> Work task
Required from the data below: the exact lines starting at the line containing "left shoulder: (131, 163, 10)" and ending at the line containing "left elbow: (472, 165, 9)", with both ends kept and all pictures dropped.

Extracted data entries
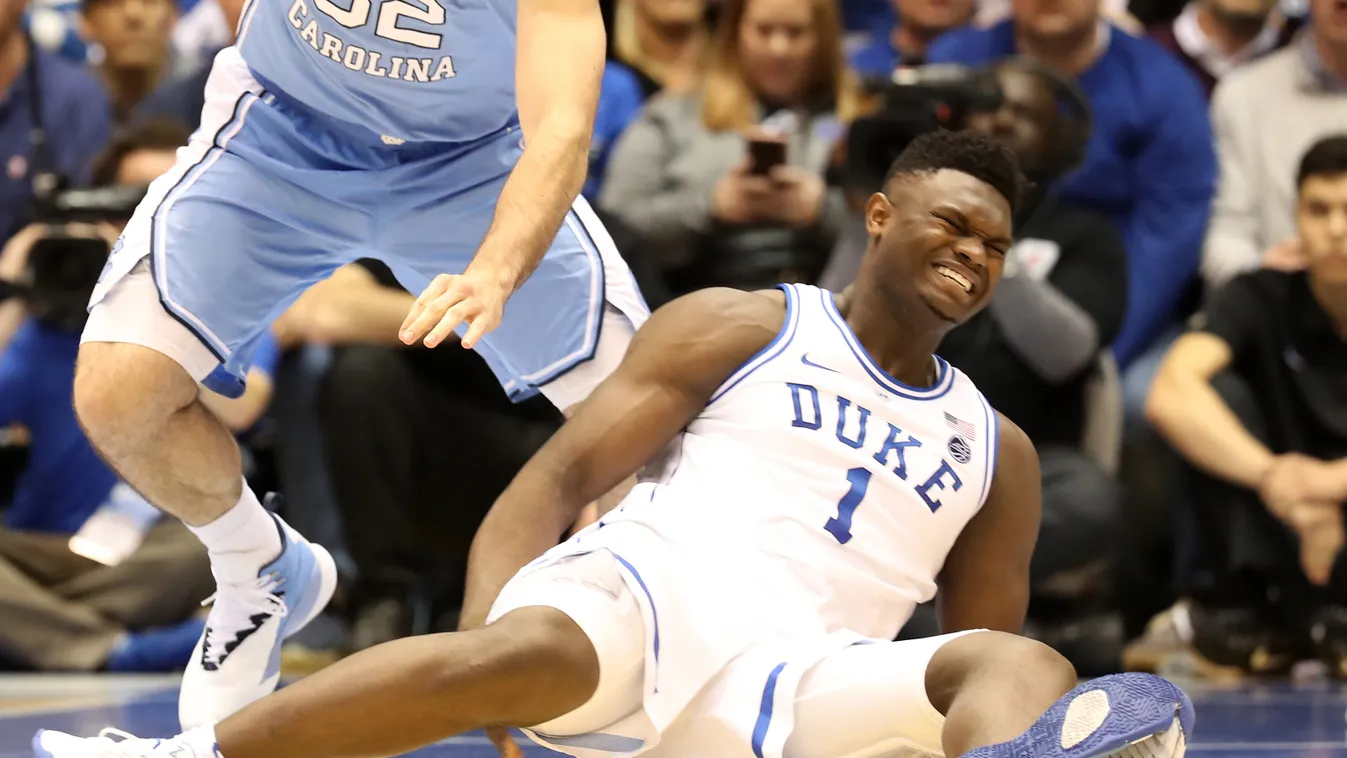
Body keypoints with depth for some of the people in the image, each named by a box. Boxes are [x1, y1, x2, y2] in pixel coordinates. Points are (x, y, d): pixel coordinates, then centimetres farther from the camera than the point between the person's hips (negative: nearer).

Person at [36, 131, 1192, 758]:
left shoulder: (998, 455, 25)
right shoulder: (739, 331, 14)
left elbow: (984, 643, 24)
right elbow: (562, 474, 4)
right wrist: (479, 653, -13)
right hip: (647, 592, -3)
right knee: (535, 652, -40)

...

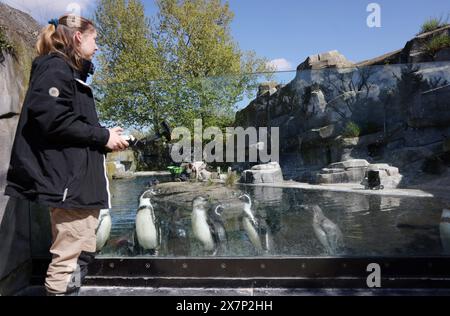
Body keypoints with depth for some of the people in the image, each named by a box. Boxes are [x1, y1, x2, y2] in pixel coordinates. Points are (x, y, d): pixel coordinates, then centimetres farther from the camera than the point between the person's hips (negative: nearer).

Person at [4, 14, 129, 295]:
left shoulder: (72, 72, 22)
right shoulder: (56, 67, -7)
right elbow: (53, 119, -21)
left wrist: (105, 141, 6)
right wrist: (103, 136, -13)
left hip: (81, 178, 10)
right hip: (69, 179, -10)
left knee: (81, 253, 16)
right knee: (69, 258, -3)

* * *

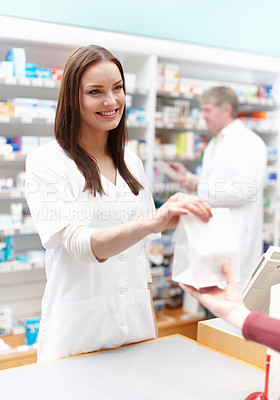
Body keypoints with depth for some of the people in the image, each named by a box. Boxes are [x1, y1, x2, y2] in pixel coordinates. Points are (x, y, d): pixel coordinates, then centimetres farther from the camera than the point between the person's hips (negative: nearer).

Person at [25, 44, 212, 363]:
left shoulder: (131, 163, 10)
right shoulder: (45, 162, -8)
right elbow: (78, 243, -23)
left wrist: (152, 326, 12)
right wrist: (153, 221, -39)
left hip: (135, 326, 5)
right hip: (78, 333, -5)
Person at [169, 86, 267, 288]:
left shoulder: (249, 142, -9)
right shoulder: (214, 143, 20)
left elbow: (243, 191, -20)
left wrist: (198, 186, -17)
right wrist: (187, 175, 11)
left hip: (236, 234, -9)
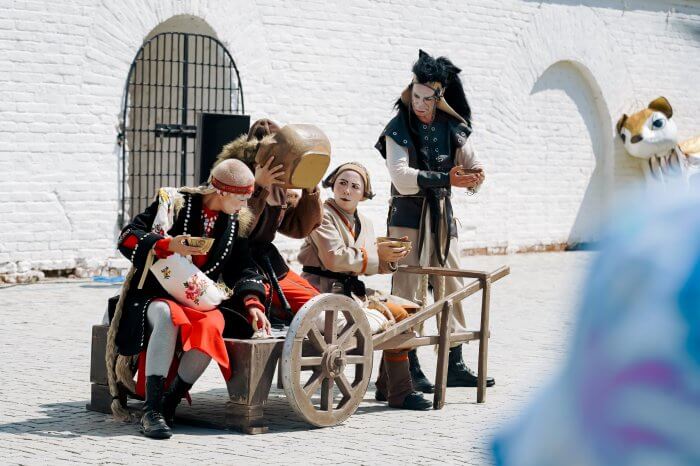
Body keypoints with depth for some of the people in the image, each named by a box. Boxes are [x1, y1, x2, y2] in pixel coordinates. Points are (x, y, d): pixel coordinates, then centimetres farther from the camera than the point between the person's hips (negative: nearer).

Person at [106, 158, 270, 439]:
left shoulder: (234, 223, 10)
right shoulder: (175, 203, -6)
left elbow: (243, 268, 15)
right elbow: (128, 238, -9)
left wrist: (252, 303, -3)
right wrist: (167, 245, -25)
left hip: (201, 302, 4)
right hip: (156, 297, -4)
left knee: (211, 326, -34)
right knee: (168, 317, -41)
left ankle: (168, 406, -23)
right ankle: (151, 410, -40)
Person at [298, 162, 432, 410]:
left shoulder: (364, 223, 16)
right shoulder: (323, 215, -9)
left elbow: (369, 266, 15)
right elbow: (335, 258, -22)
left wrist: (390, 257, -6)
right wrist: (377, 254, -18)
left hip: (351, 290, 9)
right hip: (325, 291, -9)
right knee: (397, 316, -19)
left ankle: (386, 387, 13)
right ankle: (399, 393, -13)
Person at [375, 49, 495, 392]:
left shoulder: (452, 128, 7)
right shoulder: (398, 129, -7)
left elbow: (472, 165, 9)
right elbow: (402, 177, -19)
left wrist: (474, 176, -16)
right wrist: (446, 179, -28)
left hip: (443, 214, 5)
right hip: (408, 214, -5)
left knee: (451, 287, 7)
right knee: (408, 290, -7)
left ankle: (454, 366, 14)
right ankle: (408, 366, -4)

> Answer space
left shoulder: (131, 163, 10)
right shoulder: (45, 162, -8)
right elbow: (78, 243, -23)
left wrist: (152, 326, 12)
right wrist: (153, 221, -39)
left hip: (135, 326, 5)
right hip: (78, 333, -5)
Person at [169, 86, 267, 288]:
left shoulder: (249, 142, -9)
right shoulder: (214, 143, 20)
left elbow: (243, 191, -20)
left wrist: (198, 186, -17)
right wrist: (187, 175, 11)
left hip: (236, 234, -9)
Body keypoints with depth for some of the people in the image, each named by a box. Boxes are [x1, y1, x2, y2] in pixel coordinates. Points are (x, y, d): pixel coordinates, then centimetres farther from the camera than the point between the person's hips (negative: nearer).

Person at [106, 158, 270, 439]:
left shoulder: (234, 223, 10)
right shoulder: (175, 203, -6)
left elbow: (243, 268, 15)
right elbow: (128, 238, -9)
left wrist: (252, 303, -3)
right wrist: (167, 245, -25)
left hip: (201, 302, 4)
right hip: (156, 297, -4)
left knee: (211, 326, -34)
right knee: (168, 317, -41)
left ankle: (168, 406, -23)
right ankle: (151, 410, -40)
Person at [298, 162, 432, 410]:
left shoulder: (364, 223, 16)
right shoulder: (323, 215, -9)
left elbow: (369, 266, 15)
right elbow: (335, 258, -22)
left wrist: (390, 257, -6)
right wrist: (377, 254, -18)
left hip: (351, 290, 9)
right hip: (325, 291, -9)
right knee: (397, 316, -19)
left ankle: (386, 387, 13)
right ankle: (399, 393, -13)
Person at [375, 49, 495, 392]:
left shoulder: (452, 128, 7)
right shoulder: (398, 129, -7)
left elbow: (472, 165, 9)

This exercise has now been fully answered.